On Good Friday, as the three o'clock hour draws near, the lightheadedness that marks me as one embarrassingly unused to fasting gives the afternoon a strangely surreal feeling. Again, the bareness of the altar, the sparseness of the liturgy, the quiet reticence of a congregation usually so full of energy -- all contribute to the very real ache of His absence. Paired with the lengthy recounting of St. John's Passion, the relentless drum-beat of the Orationes Sollemnes, and the entire congregation's public embracing of the Cross -- which looks anything but ordinary to me now -- and the feelings of wrongness, of aloneness despite the crowds, of being utterly bereft and stretched thin grow overwhelming.

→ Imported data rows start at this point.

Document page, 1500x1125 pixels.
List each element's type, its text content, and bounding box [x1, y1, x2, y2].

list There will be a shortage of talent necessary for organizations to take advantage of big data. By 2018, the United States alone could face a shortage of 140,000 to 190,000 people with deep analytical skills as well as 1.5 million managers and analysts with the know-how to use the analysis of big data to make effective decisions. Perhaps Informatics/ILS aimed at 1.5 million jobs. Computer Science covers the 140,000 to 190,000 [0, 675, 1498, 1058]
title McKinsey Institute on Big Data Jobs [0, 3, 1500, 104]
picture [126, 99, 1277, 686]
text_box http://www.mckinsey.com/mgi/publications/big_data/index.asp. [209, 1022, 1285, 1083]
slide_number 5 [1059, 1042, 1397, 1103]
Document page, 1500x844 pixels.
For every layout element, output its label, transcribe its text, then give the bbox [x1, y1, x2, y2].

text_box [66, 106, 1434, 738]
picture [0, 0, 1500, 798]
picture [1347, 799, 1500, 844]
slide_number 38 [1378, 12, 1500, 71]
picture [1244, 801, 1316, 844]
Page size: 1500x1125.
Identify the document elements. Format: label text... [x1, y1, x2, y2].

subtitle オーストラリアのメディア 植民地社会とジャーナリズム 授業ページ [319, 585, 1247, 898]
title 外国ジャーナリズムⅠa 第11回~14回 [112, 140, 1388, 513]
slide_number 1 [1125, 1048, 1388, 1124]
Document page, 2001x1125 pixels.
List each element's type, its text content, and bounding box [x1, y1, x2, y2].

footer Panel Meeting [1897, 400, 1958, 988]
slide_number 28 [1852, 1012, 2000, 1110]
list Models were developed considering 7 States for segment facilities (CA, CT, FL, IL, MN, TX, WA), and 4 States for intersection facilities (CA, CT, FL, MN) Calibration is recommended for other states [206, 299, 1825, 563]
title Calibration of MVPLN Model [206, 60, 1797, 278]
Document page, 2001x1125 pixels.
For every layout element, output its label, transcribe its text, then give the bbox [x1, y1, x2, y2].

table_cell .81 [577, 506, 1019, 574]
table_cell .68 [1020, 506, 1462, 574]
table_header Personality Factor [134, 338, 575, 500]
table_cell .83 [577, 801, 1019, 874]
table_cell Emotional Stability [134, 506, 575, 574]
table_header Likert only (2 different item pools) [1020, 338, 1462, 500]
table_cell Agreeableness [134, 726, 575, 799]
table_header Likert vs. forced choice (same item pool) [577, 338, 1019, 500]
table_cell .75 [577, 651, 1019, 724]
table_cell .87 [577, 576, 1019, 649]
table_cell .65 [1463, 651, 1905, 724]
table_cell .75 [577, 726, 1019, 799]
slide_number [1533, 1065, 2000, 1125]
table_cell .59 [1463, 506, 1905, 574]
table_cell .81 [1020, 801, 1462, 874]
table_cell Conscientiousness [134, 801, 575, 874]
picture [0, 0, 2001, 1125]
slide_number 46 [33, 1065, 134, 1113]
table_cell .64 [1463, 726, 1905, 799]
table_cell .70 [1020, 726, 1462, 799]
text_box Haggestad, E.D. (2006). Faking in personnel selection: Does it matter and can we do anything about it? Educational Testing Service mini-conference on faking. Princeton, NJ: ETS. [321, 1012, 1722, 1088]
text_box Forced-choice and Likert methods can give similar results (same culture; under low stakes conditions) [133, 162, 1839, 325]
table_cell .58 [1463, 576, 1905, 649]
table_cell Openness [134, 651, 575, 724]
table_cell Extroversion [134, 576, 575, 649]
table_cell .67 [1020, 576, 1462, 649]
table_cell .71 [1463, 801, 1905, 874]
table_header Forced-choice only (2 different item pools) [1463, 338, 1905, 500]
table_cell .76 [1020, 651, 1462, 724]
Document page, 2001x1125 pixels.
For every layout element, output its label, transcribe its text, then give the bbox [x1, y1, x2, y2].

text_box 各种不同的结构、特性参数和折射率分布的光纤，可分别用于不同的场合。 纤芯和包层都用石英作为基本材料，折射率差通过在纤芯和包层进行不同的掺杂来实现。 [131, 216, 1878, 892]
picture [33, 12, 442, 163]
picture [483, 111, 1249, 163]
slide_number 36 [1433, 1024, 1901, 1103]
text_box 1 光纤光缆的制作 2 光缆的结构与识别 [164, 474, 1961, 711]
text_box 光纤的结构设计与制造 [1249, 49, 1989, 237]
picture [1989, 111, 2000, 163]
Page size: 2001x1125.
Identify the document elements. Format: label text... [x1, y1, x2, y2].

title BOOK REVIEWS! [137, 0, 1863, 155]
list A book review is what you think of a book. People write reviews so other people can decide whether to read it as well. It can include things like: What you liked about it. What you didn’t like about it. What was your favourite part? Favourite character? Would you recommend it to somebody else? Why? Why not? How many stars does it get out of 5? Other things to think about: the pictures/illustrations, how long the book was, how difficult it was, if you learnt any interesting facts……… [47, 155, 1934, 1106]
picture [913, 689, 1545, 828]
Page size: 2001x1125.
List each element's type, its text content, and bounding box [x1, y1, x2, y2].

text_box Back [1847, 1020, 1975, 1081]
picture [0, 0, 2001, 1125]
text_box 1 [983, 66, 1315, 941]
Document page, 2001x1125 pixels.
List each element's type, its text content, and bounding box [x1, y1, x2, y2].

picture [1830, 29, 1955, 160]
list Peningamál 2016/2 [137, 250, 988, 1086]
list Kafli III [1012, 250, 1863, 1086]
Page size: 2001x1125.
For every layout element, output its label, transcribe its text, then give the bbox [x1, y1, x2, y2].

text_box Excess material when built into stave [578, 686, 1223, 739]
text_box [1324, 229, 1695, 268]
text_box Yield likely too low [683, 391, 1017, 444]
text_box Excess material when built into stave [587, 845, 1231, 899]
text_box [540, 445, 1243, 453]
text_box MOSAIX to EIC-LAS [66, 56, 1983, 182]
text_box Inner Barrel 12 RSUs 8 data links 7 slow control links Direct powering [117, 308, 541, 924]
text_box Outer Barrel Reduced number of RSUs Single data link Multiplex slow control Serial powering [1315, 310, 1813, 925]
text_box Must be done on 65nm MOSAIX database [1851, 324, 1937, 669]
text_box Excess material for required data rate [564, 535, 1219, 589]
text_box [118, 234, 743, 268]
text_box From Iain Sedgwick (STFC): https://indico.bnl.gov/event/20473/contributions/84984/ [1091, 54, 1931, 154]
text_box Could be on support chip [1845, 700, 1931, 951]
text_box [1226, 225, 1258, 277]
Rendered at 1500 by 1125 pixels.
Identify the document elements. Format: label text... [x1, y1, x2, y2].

Even the darkness of Holy Saturday's Vigil, looking so clearly ahead to the stone being rolled from His tomb, reminds me of the depravation of Thursday and the relentlessness of Friday. The account of Salvation History that comes into view as we work our way through the readings -- one of my favorite liturgical sequences of the year -- reminds me of His absence, of my own selfish impatience , and of Mankind's relentless reinforcement of its profound unworthiness. So caught up am I in the waiting that the joyful arrival -- the overwhelming brightness of the light and endlessly chiming bells that greet the beloved Gloria -- is almost too much to bear. But that moment, made possible only through the rigors of the Triduum itself, is a welcome jolt, rousing me from the easy complacency of my Ordinary, and calling me once again to follow in His footsteps.
Thank God for Holy Week. Without it, I could easily forget just how radical Christ's Incarnation was, how painful and unjust His passion and death, and how profoundly undeserving of His sacrifice I am (and will always be).
Without a Holy Week, it would be always Ordinary Time. Without Holy Week, I'd never reach Easter.